The issue of extraterritorial application of EU data protection law was at the heart of two recent judgments decided by the ECJ: in Google v. CNIL and Glawischnig-Piesczek v. Facebook, the ECJ dealt with the question of whether the right to be forgotten and the obligation to remove defamatory content applied worldwide or not. In the first case, the ECJ ruled that the removal was restricted to EU member states only, while in the second it imposed a world-wide injunction. In both cases, however, the ECJ showed awareness for the cross-borders implications of its decisions and for the need to recognize transnational diversity and international comity, thus finding pragmatic solutions to modulate the effects of EU data protection law beyond the EU borders.

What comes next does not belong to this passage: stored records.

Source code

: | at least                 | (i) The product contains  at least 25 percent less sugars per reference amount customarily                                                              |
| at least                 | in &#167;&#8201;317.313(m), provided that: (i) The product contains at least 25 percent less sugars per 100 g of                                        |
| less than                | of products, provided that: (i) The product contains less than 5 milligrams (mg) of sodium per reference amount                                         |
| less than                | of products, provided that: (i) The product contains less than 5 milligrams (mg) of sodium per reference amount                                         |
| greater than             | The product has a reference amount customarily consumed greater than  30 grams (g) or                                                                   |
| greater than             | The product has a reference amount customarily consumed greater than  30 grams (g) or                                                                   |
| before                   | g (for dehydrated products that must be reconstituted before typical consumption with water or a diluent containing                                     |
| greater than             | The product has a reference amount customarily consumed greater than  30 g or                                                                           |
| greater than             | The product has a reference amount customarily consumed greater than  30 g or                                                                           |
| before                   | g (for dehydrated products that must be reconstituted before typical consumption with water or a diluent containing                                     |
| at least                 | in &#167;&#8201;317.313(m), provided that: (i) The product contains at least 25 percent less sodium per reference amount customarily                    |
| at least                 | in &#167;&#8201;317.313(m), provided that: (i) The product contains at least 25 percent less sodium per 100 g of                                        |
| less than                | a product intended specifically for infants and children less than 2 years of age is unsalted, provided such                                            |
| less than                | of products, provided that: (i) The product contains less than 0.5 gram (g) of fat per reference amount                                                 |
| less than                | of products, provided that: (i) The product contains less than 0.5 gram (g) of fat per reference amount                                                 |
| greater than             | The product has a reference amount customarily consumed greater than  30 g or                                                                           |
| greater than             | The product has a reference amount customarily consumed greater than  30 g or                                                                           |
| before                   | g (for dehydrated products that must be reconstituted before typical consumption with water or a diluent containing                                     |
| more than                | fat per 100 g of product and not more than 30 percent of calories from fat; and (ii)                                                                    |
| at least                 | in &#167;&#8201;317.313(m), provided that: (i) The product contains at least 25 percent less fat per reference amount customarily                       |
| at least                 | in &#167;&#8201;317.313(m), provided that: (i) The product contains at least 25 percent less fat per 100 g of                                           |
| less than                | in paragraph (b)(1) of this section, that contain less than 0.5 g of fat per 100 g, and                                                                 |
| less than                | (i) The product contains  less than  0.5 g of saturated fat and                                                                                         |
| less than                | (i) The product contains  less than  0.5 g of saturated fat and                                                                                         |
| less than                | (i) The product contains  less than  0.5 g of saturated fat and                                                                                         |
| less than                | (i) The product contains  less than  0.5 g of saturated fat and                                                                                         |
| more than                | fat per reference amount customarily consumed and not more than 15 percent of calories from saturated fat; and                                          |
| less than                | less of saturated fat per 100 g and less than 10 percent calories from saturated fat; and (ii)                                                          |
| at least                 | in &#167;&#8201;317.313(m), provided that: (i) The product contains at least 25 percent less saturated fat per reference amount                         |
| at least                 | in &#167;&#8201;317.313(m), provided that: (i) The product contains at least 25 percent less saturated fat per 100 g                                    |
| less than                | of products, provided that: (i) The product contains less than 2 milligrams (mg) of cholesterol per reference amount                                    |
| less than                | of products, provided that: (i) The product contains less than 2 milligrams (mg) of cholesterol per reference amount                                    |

As this article has shown, the challenges that the ECJ was facing were not unique to Europe. Other jurisdictions such as Australia and Canada were also confronted with the dilemma of how to protect digital rights across borders. Theoretically, contemporary digital society, being global, would require worldwide rules. However, the extraterritorial application of data protection standards raises significant challenges. In fact, the protection of privacy in the digital age increasingly exposes a tension between efforts by legal systems to impose their high standards of data protection outside their borders – and thus potentially regarded as a form of ‘imperialism’ –and sovereigntist claims by other legal systems to assert their own power over data.
In this context, states should seek to develop common international law frameworks, which promote transnational standards of data protection. Admittedly, this will not be an easy task. However, this is something that should be explored, particularly among liberal democracies, and at least in the transatlantic context.Footnote 82 Despite differences, jurisdictions such as the EU, Canada and Australia – but also the US – share a similar concern for the need to protect privacy, which puts them at odds with developments in other countries, such as China or Russia. Developing transnational rules for the protection of digital privacy, including outlining mutually acceptable claims to the right to be forgotten, represents therefore the best road forward to make sure that privacy remains a protected right, also in the digital era.